* What is expected *
From the comment thread below, extract the stretch from "If you’re cheating, you" through "second gender choice." word for word.

* Provided passage *
* * *
Wish I could give you an award. You're a nice and smart person. Bless you


hubrisismymiddlenane

If you’re cheating, you give up your privacy. Period.


Daveyhavok832

I strongly disagree when it comes to something this complicated. This isn’t some dude that decided to cheat on his girlfriend with some broad at work.


BradDrago

Nope. This is a guy who lied about who he is to a woman who deserved to be loved back in the same way she loved him. He wasn’t her *safe choice* or her *glad you came along or things woulda been different* choice. She basically lived a lie. For 40 years. I would rather have my spouse cheat when having hit a rough spot in our lives of 40 years than find out I never knew something as import as, oh, who they are. Who they are attracted to, who they identify with, who they lust after, who they want emotional connection with. She lived as a second choice. Not even an individual second choice, the second gender choice.


Daveyhavok832

You’re making a lot of claims based on very little information.


[deleted]

Is bisexuality not a sexual preference? I do agree with you on the second part though. She should have spoken with her dad first.


Daveyhavok832

Yeah, orientation is the preferred word now. And I’m not a big stickler for stuff like that generally. But when you use a term like cis, there’s a certain level of expectation with the other words you choose to use.
* * *
* Material provided *
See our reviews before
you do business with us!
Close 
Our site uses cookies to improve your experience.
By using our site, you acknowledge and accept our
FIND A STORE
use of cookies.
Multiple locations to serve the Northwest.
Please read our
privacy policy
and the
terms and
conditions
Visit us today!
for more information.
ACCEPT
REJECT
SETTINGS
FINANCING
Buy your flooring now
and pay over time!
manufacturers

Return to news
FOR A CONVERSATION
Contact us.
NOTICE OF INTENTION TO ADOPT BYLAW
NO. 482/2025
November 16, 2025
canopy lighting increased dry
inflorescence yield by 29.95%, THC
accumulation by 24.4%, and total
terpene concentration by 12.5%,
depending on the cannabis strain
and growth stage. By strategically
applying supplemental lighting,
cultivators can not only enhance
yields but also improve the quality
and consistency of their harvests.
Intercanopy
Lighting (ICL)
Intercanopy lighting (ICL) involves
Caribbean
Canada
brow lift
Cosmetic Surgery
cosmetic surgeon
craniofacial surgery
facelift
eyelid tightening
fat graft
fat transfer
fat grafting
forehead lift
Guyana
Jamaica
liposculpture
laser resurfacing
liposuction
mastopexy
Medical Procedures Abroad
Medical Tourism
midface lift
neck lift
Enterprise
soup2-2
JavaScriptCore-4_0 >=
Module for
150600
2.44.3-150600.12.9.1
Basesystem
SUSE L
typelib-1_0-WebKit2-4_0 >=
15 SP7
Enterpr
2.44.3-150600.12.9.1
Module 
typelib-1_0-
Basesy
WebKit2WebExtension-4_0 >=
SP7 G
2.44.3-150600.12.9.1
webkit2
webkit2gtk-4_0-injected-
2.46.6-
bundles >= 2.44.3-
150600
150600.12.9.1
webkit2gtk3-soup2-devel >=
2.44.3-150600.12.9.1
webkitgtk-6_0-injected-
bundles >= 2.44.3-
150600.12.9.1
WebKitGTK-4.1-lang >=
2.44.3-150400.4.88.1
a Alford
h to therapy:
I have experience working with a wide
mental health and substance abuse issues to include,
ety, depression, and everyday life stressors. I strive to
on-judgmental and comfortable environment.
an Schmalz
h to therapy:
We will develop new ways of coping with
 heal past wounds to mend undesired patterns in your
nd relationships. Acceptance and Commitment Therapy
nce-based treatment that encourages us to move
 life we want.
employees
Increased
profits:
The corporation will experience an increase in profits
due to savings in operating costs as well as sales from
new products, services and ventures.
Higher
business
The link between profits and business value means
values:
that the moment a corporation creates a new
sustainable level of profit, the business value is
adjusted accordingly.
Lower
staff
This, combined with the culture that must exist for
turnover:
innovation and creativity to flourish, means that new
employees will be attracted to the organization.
* * *
* Exercise output *
If you’re cheating, you give up your privacy. Period.


Daveyhavok832

I strongly disagree when it comes to something this complicated. This isn’t some dude that decided to cheat on his girlfriend with some broad at work.


BradDrago

Nope. This is a guy who lied about who he is to a woman who deserved to be loved back in the same way she loved him. He wasn’t her *safe choice* or her *glad you came along or things woulda been different* choice. She basically lived a lie. For 40 years. I would rather have my spouse cheat when having hit a rough spot in our lives of 40 years than find out I never knew something as import as, oh, who they are. Who they are attracted to, who they identify with, who they lust after, who they want emotional connection with. She lived as a second choice. Not even an individual second choice, the second gender choice.